Für dieses Gedicht wurde er wegen „Missbrauchs der Grundrechte und -Freiheiten“ sowie wegen „Aufstachelung zur Feindschaft auf Grund von Klasse, Rasse, Religion, Sekte oder regionalen Unterschieden“ eigentlich zu zehn Monaten Gefängnis und lebenslangem Politikverbot verurteilt. Nach vier Monaten Haft wurde er jedoch wieder aus der Haft entlassen und ging mit der neu gegründeten AKP seinen erhofften Weg.

Lahmer Protest der CHP

Vor der geplanten Abstimmung über den Aufhebung der Immunität von mehr als einem Viertel der Abgeordneten kam es im türkischen Parlament noch zu einem Eklat. Parlamentarier der größten Oppositionspartei CHP verließen während der Debatte am Freitagvormittag unter Protest den Saal, wie der Sender CNN Türk berichtete. Die Abgeordneten skandierten dabei: „Die Türkei ist laizistisch und wird laizistisch bleiben.“ Das war vermutlich ein Irrtum.

Eine Marionette soll neuer Ministerpräsident werden

Nach dem Rückzug des türkischen Ministerpräsidenten Ahmet Davutoglu vor ein paar Tagen wurde der bisherige Verkehrsminister Binali Yildirim zum neuen Chef der islamisch-konservativen AKP und der Regierung auserkoren. Der AKP-Vorstand nominierte den 60 Jahre alten Gefolgsmann des Staatspräsidenten Erdogan als einzigen Kandidaten für den bevorstehenden Sonderparteitag in Ankara. Dort soll Yildirim am Sonntag als Parteichef bestätigt werden. Anschließend wird er auch das Amt des Ministerpräsidenten übernehmen. Yildirim, der überall nur als Erdogans „Marionette“ gilt, kündigte auch gleich an, seine Regierung werde in „vollkommener Harmonie“ mit der AKP und besonders mit Erdogan zusammenarbeiten, „unserem Anführer“. Die Kurden dürfen sich auf steigenden Staatsterror gefasst machen: Yildirim versprach einen entschlossenen Kampf gegen den „Terrorismus“. „Die Nation soll beruhigt sein“, sagte er. „Wir werden die Geißel des Terrors von der Tagesordnung der Türkei entfernen.“

Erdogan-Anhänger hatten Davutoglu mangelnde Loyalität vorgeworfen. Sie hatten ihn außerdem beschuldigt, die von Erdogan angestrebte Einführung eines Präsidialsystems in der Türkei nicht engagiert genug voranzutreiben. Nach einem Treffen mit Erdogan hatte Davutoglu am Donnerstag vor zwei Wochen seinen Rückzug angekündigt. Davutoglu war Erdogan im August 2014 an der Spitze der AKP und der Regierung nachgefolgt. Erdogan war damals vom Volk zum Staatspräsidenten gewählt worden.

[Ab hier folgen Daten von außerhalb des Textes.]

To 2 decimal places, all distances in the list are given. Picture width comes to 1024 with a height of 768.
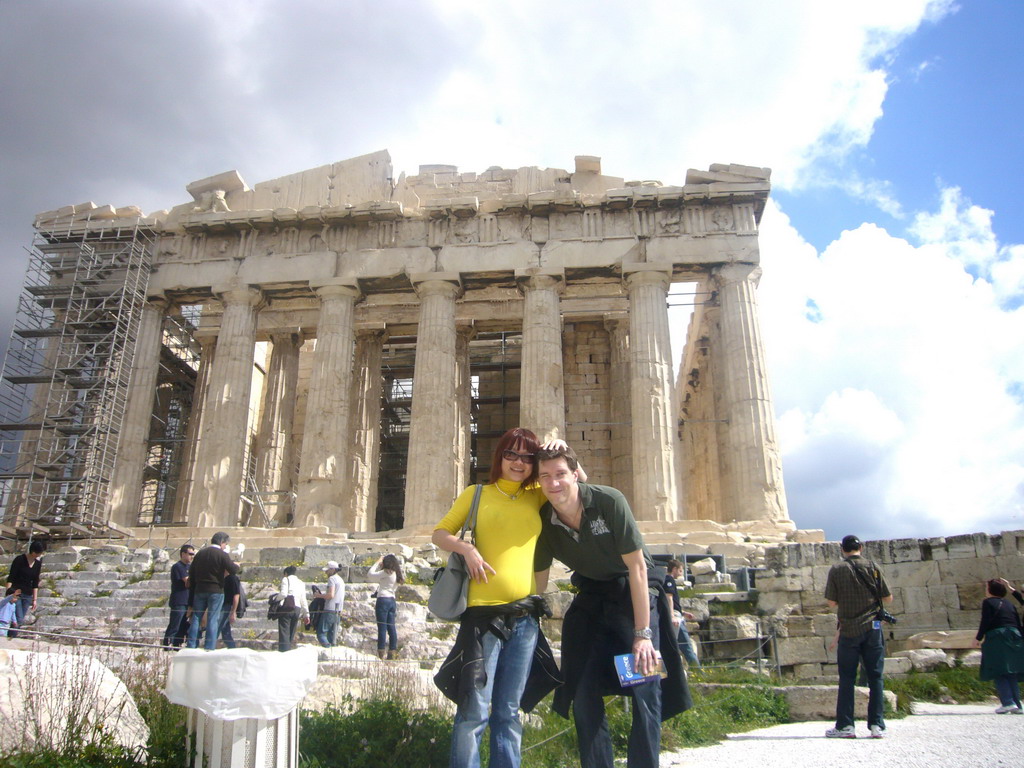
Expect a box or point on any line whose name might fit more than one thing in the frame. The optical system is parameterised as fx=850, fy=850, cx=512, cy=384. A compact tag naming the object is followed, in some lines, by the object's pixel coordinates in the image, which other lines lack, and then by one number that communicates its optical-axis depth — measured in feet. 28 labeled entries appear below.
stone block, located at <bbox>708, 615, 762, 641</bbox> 35.78
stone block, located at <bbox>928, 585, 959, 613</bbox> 39.60
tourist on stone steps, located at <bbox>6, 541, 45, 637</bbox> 37.24
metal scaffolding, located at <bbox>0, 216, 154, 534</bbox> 69.10
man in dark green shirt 13.67
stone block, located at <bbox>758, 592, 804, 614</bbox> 37.65
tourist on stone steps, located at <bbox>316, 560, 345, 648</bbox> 35.68
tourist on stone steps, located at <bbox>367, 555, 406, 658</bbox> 35.35
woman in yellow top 13.33
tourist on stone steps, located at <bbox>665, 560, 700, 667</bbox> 30.91
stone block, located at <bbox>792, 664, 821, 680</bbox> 34.14
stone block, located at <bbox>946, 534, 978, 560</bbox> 39.55
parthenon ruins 68.44
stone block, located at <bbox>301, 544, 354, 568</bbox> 50.16
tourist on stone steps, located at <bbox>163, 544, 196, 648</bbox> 33.14
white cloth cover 13.64
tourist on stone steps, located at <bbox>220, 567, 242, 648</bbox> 32.91
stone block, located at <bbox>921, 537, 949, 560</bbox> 40.52
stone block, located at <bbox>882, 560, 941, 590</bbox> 40.60
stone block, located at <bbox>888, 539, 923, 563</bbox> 41.34
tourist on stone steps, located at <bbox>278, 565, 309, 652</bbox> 33.17
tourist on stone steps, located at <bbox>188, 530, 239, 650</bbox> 32.07
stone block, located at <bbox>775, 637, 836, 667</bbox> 34.65
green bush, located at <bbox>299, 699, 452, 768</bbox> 16.38
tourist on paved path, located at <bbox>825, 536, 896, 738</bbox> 21.77
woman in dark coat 25.45
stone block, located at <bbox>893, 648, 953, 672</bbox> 31.35
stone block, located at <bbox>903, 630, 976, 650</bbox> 34.17
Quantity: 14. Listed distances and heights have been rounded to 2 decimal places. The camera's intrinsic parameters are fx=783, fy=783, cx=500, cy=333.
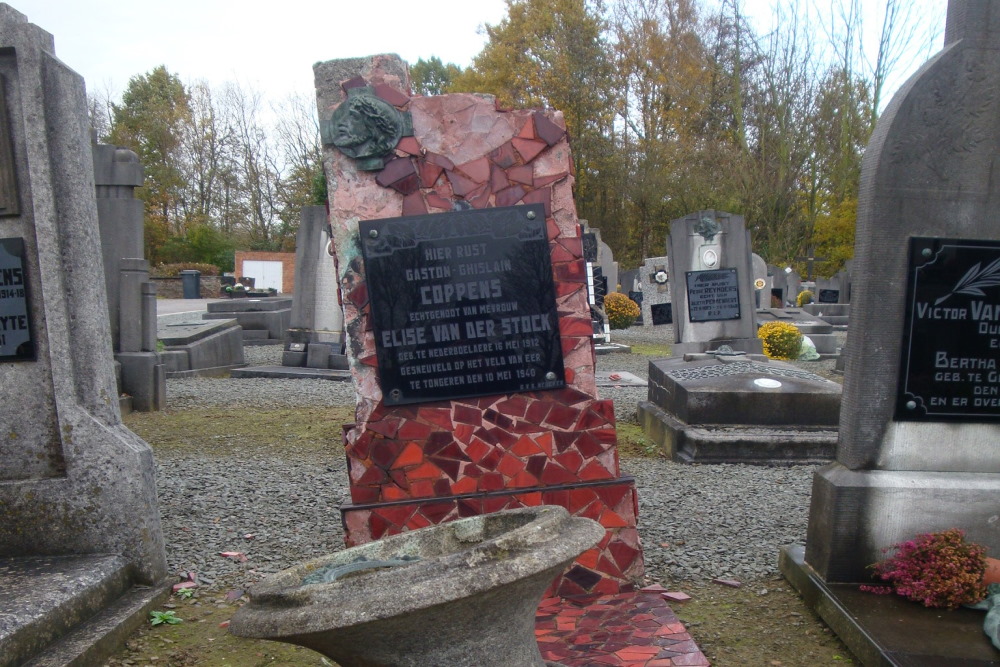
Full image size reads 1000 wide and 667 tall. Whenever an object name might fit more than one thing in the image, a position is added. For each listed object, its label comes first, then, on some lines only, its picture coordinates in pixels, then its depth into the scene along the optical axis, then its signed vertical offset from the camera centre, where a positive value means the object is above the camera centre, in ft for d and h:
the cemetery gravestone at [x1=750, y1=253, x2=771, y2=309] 69.00 -2.41
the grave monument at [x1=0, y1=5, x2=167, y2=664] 11.45 -1.40
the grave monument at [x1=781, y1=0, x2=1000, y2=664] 11.25 -1.11
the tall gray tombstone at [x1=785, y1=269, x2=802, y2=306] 86.58 -3.25
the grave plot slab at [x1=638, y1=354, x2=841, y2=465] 20.95 -4.51
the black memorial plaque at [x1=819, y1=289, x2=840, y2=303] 83.76 -4.27
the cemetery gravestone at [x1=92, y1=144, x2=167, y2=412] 27.27 -0.51
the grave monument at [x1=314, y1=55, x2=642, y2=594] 11.60 -0.84
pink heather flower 10.59 -4.38
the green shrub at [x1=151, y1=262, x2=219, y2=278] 109.29 -0.57
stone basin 6.33 -2.88
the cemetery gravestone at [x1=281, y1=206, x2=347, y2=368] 37.96 -2.09
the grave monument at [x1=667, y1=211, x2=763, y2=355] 35.10 -1.20
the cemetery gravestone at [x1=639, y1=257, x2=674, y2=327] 63.26 -2.53
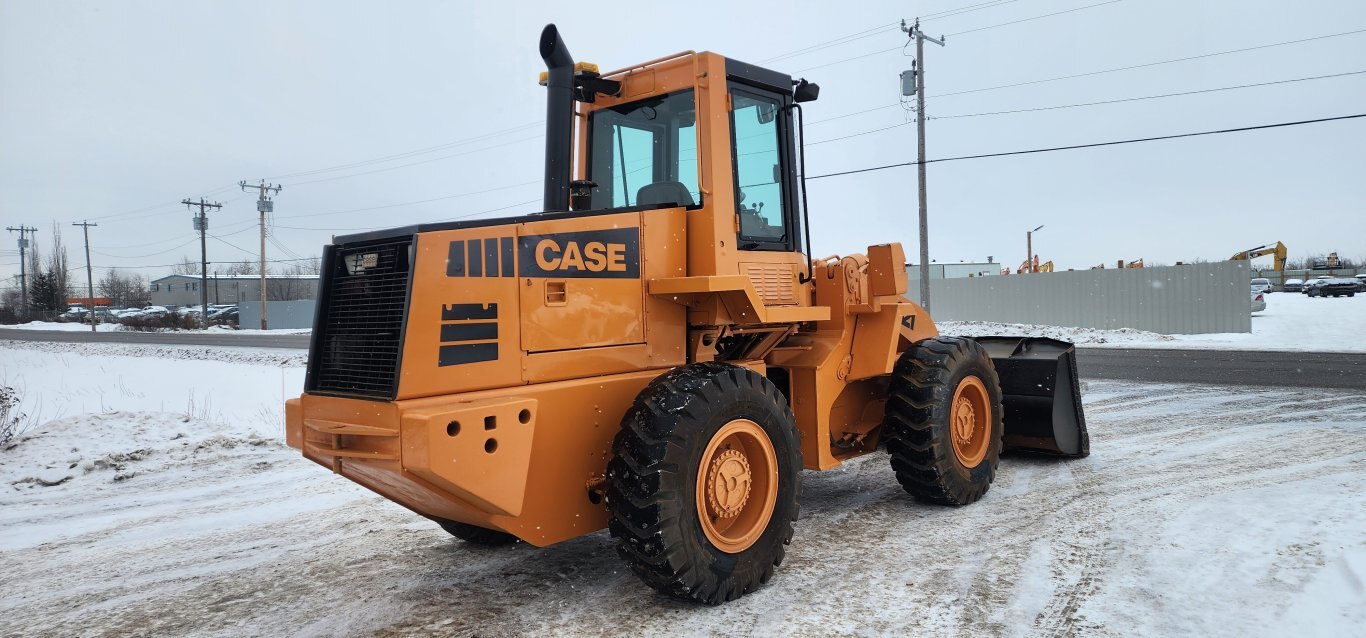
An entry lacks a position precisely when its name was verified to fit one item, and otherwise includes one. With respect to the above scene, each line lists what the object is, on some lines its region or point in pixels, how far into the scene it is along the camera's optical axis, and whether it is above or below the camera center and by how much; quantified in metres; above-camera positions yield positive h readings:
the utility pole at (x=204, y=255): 45.42 +3.49
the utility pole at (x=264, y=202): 45.51 +6.23
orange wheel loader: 3.62 -0.25
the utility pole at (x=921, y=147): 23.33 +4.23
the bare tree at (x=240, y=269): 98.31 +5.61
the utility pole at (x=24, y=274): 63.94 +3.78
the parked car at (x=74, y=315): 62.55 +0.48
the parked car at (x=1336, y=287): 43.81 -0.22
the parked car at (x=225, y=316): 54.27 +0.04
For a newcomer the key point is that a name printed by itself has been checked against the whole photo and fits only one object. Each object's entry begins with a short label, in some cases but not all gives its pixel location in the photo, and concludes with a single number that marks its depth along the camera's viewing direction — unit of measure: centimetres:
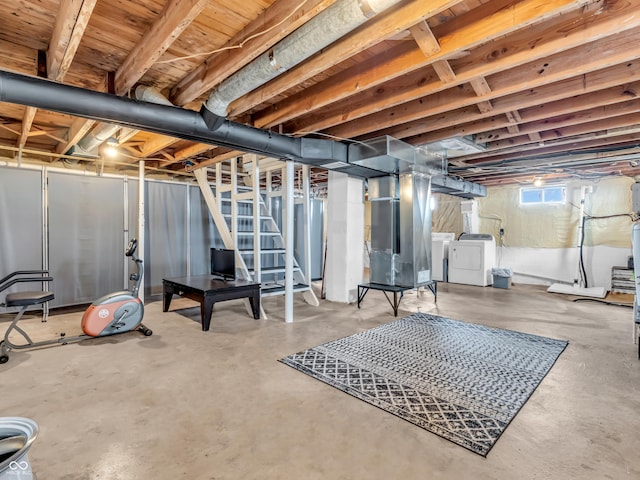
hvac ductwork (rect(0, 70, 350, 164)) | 218
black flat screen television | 433
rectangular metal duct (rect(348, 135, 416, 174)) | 398
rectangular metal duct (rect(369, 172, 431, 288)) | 484
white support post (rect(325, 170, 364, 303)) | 533
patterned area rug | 209
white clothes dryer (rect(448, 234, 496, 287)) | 713
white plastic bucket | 103
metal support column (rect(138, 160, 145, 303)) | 512
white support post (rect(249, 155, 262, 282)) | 451
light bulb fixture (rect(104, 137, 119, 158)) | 400
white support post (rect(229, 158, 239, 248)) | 468
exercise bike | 306
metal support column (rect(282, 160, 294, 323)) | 421
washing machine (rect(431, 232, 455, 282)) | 765
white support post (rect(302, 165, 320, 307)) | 499
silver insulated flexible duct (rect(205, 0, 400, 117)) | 164
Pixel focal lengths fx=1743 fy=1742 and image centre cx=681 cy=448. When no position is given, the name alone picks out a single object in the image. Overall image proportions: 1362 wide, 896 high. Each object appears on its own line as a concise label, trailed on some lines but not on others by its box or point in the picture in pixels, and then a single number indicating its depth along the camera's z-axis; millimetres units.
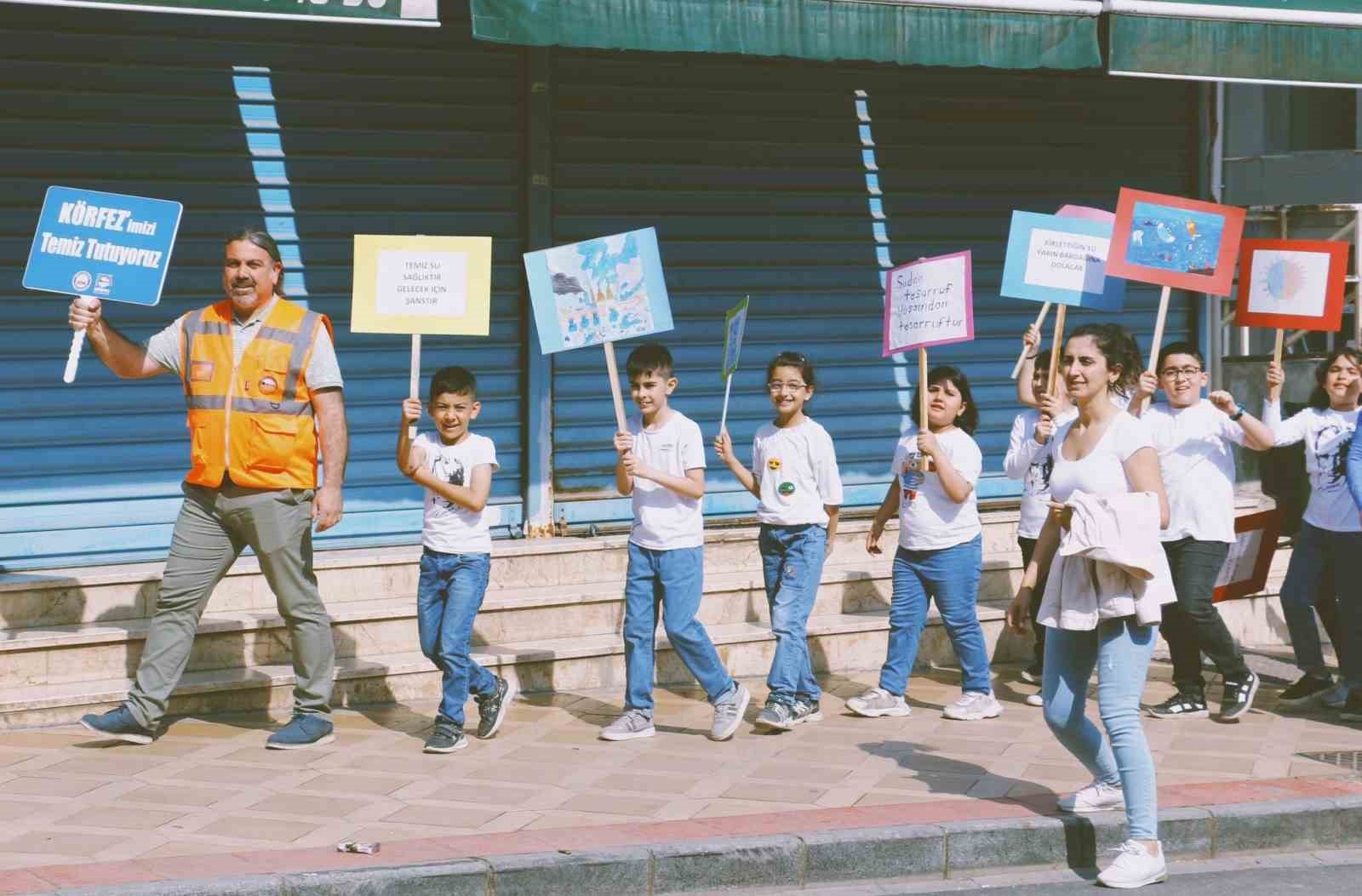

Der Türkei-Deal wird unterlaufen

Wie die „Welt“ berichtet, gehen die Rückführungen von Flüchtlingen in die Türkei schleppender voran als erwartet. Die Asylrichter erlaubten den Flüchtlingen oft, in Griechenland zu bleiben. Vor allem aus einem Grund, der sich künftig noch verstärken dürfte: Die Türkei ist kein sicheres Drittland und die zugesicherten Asyl-Schnellverfahren müssen darum eingehender geprüft werden. Der EU-Türkei-Flüchtlingspakt sieht vor, dass grundsätzlich alle Flüchtlinge zurück in die Türkei geschickt werden können. Auf Lesbos wurden laut „Welt“ bislang 174 Asylanträge in erster Instanz geprüft. 100 Syrer bekamen die Erlaubnis, in Griechenland zu bleiben. Sie seien bereits zum Festland gereist, berichtete die griechische Zeitung „Kathimerini„. Allein auf Lesbos warten mehr als 4000 Migranten auf die Beschlüsse der Asylrichter.